Yine teklifte günlük kiralama işlemlerine getirilen şartlar sadece konutlar olarak sınırlandırılmış. Yani düzenlemede; ticari alanlar, kamp bölgeleri, tiny house, bungalov gibi sistemler net bir şekilde tariflenmemiş. Oysa bu alanlarda da ciddi bir potansiyel söz konusu.
Tüm Maliklerden İzin Şartı, Belge Alımını Zorlaştıracak
Teklifte bulunan çoklu mülkiyetli yerlerde diğer tüm maliklerden oy birliği ile muvafakat alma ve mülk ya da üst hakkı sahibi olma zorunluluğu gibi kurallar ise düzenlemenin olabildiğince az belge verilmesini sağlama amacı taşıdığını düşündürüyor. Öte yandan belgeli konutların vergilendirilmesi ve turizme olan katkısı konusunda da belirli bir yönerge bulunmuyor.
Turizm Gelirlerinde Milyarlarca Dolarlık Kayıp Yaşanabilir
Kanun teklifindeki koşulları karşılayarak günlük ev kiralama ruhsatı alacakların oranı, oldukça düşük kalacak gibi görünüyor. Böylelikle Antalya başta olmak üzere özellikle Akdeniz illerimizde ciddi bir potansiyele sahip olan günlük kiralama hizmetleri, yüksek ihtimalle bu düzenlemeden negatif yönde etkilenecek.
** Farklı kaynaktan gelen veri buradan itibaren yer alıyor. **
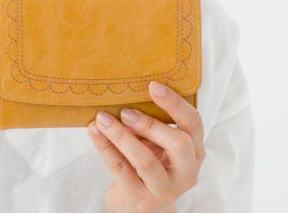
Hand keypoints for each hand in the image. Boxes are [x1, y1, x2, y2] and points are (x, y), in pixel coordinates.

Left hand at [86, 80, 204, 212]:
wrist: (141, 205)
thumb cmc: (149, 165)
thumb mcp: (156, 144)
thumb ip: (150, 123)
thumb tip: (125, 92)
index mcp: (194, 151)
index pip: (193, 123)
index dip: (175, 103)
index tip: (152, 86)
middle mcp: (186, 171)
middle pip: (179, 144)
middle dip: (150, 124)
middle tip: (126, 111)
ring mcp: (164, 188)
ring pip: (146, 161)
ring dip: (122, 136)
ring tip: (103, 118)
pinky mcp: (141, 198)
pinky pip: (121, 169)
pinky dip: (105, 147)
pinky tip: (94, 131)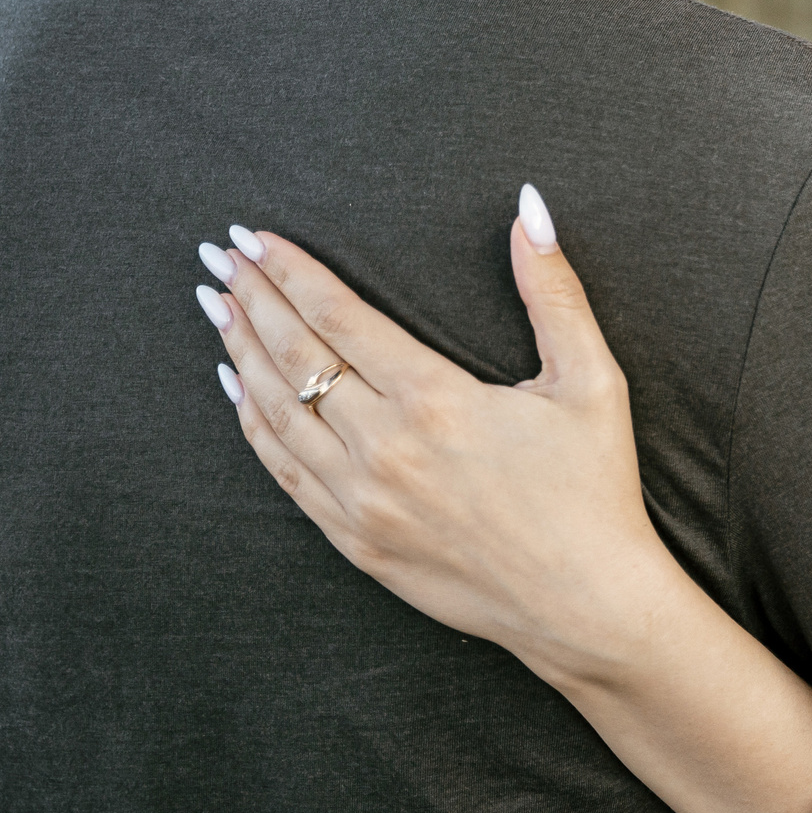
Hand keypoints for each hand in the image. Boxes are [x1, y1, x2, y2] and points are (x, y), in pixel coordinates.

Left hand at [195, 188, 685, 684]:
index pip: (339, 318)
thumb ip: (554, 292)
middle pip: (294, 356)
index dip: (291, 272)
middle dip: (251, 299)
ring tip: (218, 306)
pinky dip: (252, 424)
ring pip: (277, 412)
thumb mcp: (592, 381)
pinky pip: (283, 472)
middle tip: (219, 255)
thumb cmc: (594, 490)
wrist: (583, 603)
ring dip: (241, 353)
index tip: (255, 236)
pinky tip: (238, 388)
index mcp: (437, 401)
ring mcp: (361, 500)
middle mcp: (385, 449)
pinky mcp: (355, 540)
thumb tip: (529, 209)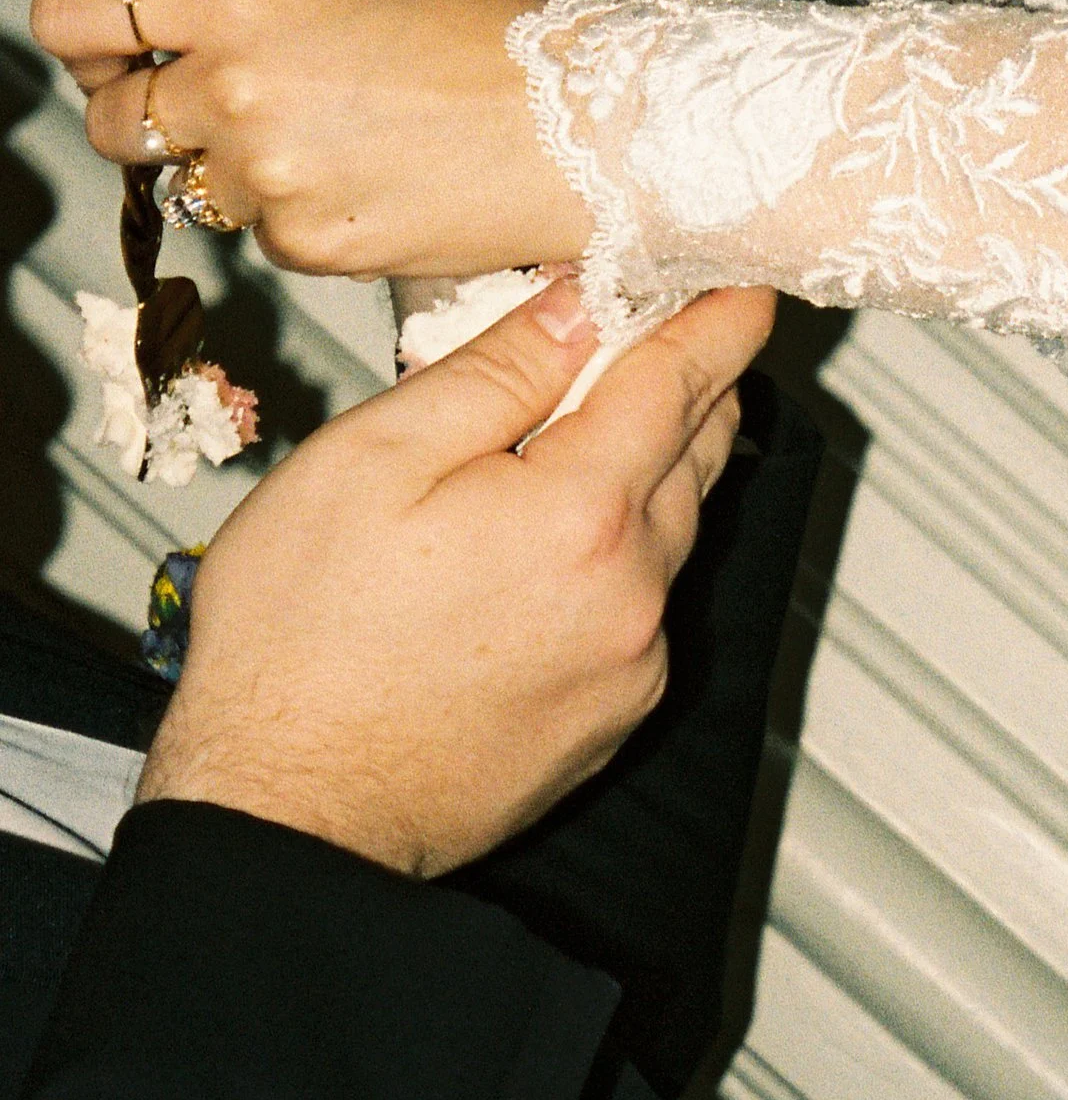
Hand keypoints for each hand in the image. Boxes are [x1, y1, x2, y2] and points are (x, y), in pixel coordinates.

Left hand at [31, 0, 591, 278]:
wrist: (573, 128)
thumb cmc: (476, 41)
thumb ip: (242, 7)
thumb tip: (173, 41)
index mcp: (242, 0)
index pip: (74, 14)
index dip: (80, 35)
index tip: (105, 48)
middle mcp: (237, 89)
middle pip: (114, 120)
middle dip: (146, 115)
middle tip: (202, 109)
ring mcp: (268, 178)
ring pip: (193, 188)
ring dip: (233, 172)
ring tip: (322, 145)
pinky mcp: (307, 246)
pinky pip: (262, 237)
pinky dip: (296, 218)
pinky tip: (363, 186)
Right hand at [135, 278, 775, 875]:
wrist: (292, 809)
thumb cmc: (303, 643)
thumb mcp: (374, 460)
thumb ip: (494, 376)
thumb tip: (578, 313)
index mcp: (578, 515)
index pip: (678, 383)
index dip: (714, 322)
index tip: (743, 290)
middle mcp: (630, 596)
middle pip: (695, 458)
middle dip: (696, 387)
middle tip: (679, 335)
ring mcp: (629, 668)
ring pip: (670, 538)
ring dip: (655, 474)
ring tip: (604, 431)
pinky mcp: (609, 720)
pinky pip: (642, 611)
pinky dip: (623, 559)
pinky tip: (558, 551)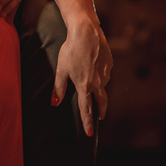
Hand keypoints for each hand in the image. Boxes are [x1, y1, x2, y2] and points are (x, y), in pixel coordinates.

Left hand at [52, 17, 111, 136]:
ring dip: (98, 87)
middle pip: (101, 102)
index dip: (87, 122)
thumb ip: (58, 87)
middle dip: (101, 111)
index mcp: (84, 85)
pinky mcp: (110, 63)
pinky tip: (93, 64)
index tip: (89, 133)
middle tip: (99, 116)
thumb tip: (54, 102)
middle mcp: (98, 82)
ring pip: (103, 84)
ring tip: (88, 76)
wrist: (86, 32)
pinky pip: (105, 72)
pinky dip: (100, 72)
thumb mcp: (61, 69)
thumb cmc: (71, 50)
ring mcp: (106, 73)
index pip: (86, 109)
Nihayetinde günlük kiralık evlerin azalmasıyla da sadece buralarda konaklamak isteyen ve sayıları yadsınamayacak kadar fazla olan turistlerin ülkemizi ziyaretleri azalacak, bu da turizm gelirlerinde milyarlarca dolarlık bir zarara yol açacak. Kanunun uygulamaya alınmasıyla birlikte illerimizdeki pek çok esnaf (taksicisinden tutun restoranına kadar), olumsuz anlamda etkilenecek. Azınlığa hitap eden bu düzenlemede detaylandırmaya çalıştığım başlıkların da düşünülmesi gerektiği kanaatindeyim.
Eleştirilen Başlıklara Öneriler
Söz konusu teklifte belgelendirme yerine dijital ortamda onaylatma gibi bir yöntem oluşturulabilir, arbitraj (alt kiralama ile işletme) mümkün kılınabilir, konut dışı mekânların da değerlendirilmesi sağlanabilir, 100 gün tanımı azaltılabilir, bahsi geçen alanlarda hijyen, sağlık, güvenlik ve çevre koruma kurallarının da yerine getirilmesi belirtilebilirdi.
Bu şekilde düzenlenen bir kanun, olgunlaşan ve turizme de anlamlı katkılar sağlayan bir sektörü kısıtlamak yerine geliştirmek adına çok daha kapsayıcı ve pratik bir çalışma olabilirdi.